I still remember a couple of years ago when my family, all six of us–Tara, Liam, Iona, Karis, Maira, and me–had just returned from a wonderful vacation.  Whether you’ve already had yours or the last weeks of August still hold its promise, I hope you have or will experience what we did in Florida.  It was simply delightful, and deeply restful.  It was for us the chance to mindfully enjoy the many gifts of God, together, and thank God in the midst of it, together, and not work, but play, eat well, enjoy creation, rest, and have a lot of fun, together, with God.  This year’s vacation felt like a taste of what Sabbath can be and ought to be.  And it was delicious.

Mention Sabbath to many of us, and too quickly the response can be, “It feels like an impossibility.  It feels like another thing to do.  I’m too busy.  I don’t find it restful.”  These emotional resistances betray an anemic understanding of what Sabbath is and what it’s for, and who it’s for.
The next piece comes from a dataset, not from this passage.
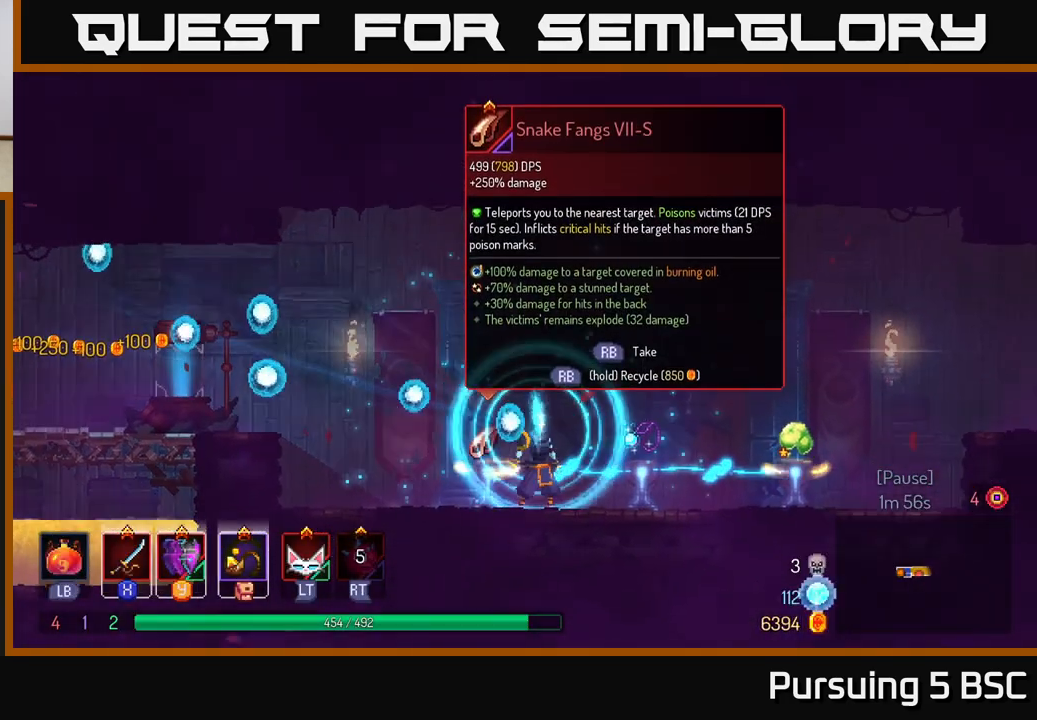
{"buttons": [], "left_stick": "center", "right_stick": "center", "events": [[83, "left_stick", "right"], [300, "left_stick", "left"], [500, "left_stick", "center"]]}
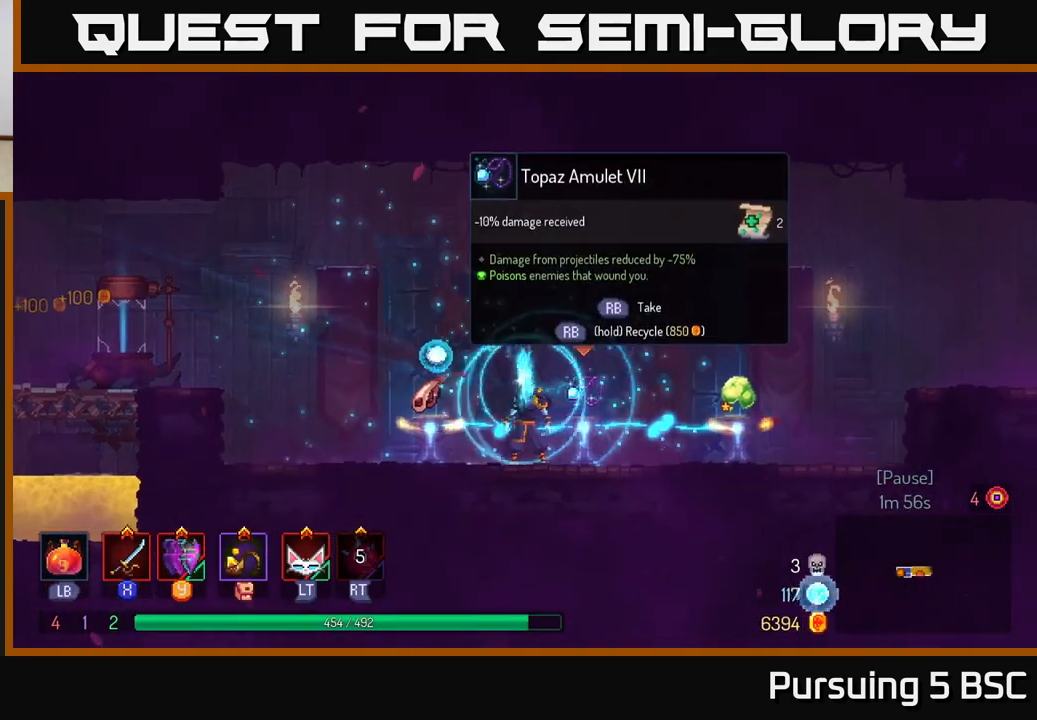
{"buttons": [], "left_stick": "left", "right_stick": "center", "events": [[200, "left_stick", "right"], [450, "left_stick", "left"]]}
In this reflection, I hope to lead us to a place of understanding that, indeed, Jesus was not kidding when he said, “The Sabbath was made for people,” not the other way around.   Sabbath, rightly understood (like every other command of God), is for our joy.  Sabbath is for enjoying God, enjoying creation, enjoying people, enjoying yourself, enjoying everything because of God, and being mindful of his loving presence to us.  When we do it well, we live deeply into our very purpose for being created, to reveal God in the world, and claim our deepest identity as image-bearers.

God created the earth to reveal his character and create a place where his character could be revealed.   God created us to reveal God’s very self, steward his creation, be in a relationship with God marked with love, and be in relationships with other people marked by love.  And after God did all this work of creation, six days worth, he rested for a full seventh.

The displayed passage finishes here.